Chase sits next to the East Hampton location for New York’s Skarstedt Gallery, which features an exhibition entirely devoted to Warhol, including a remarkable early self-portrait, and on the other side of Skarstedt was another household name. , Sotheby’s. Well, the auction house has been running a public gallery for private sales in Manhattan for several years now, but it’s part of its main building in York. The East Hampton space is elegantly baffling in that it is only a gallery and block with minimalist pieces by Dan Flavin, Sol LeWitt, and Donald Judd.
Also nearby was Christophe van de Weghe, who spearheaded the city’s influx when he opened a space in East Hampton in April 2020. Van de Weghe, which has two spaces on Madison Avenue, the 76th and 78th, and will open soon. on 521 West 23rd, made East Hampton proud, bringing 14 Basquiats, seven paintings and seven drawings. “It has the hottest market of any artist in the world,” Van de Weghe said.
East Hampton’s gallery district is indeed so alive, with active foot traffic that is far more likely to be potential buyers than onlookers, that it seems natural to wonder if it is sustainable development, just as we wonder to what extent teleworking remains widespread, post-pandemic.

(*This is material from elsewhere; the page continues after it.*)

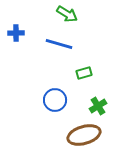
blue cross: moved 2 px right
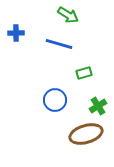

The bigger question remains unknown, but in East Hampton you can at least ask it. “We have a long-term lease on this space,” explains Christopher Pusey of Chase Contemporary. “It makes sense to us. Many of our clients are here.
“I haven’t decided,” said San Francisco gallery owner Jon Berggruen. “London, Palm Beach,” he said. “I don’t really know what we’re going to do. ”
Christophe Van De Weghe does it. “I’m staying. I like it here,” he said. Pretty promising, right?
So let’s go back to the town where Marlborough had a double opening on Wednesday, Wild at Heart on the ground floor of 425 West 25th and A Day At The Beach the first. It was a lively opening. The artists showing their faces included Alice Aycock, Ron Ortner and Ivana Basic, a Serbian creator of irresistible melty ceramics, one of which seems to trigger a Munchian cry. Linda Obuchoska, the fine art photographer – who arrived with cinematographer Mark Brady as I was leaving – told me this was only the second opening she had been to since the virus. Two young women I spoke to separately, Courtney King, a product designer, and Jane Kay, a graphic designer, told me it was their first.
Thursday evening, R! Se, an exhibition of the work of photographer Layla Love, curated by London gallery owner Bailey Lalonde, opened in the private space of Vikas Khanna, mystic and famous chef. It was a benefit for Rise of the Butterfly, Layla Love’s anti-trafficking movement, which will feature the work of twenty other artists and – by the time of disclosure – I’m co-curator. On Friday there was a dinner on Reid Stowe’s Starship Anne schooner, where we watched the paintings he made on his recent trip to and from SpaceX, Texas, the hub of Project Mars. Yes, Manhattan’s art world is back and bouncing back.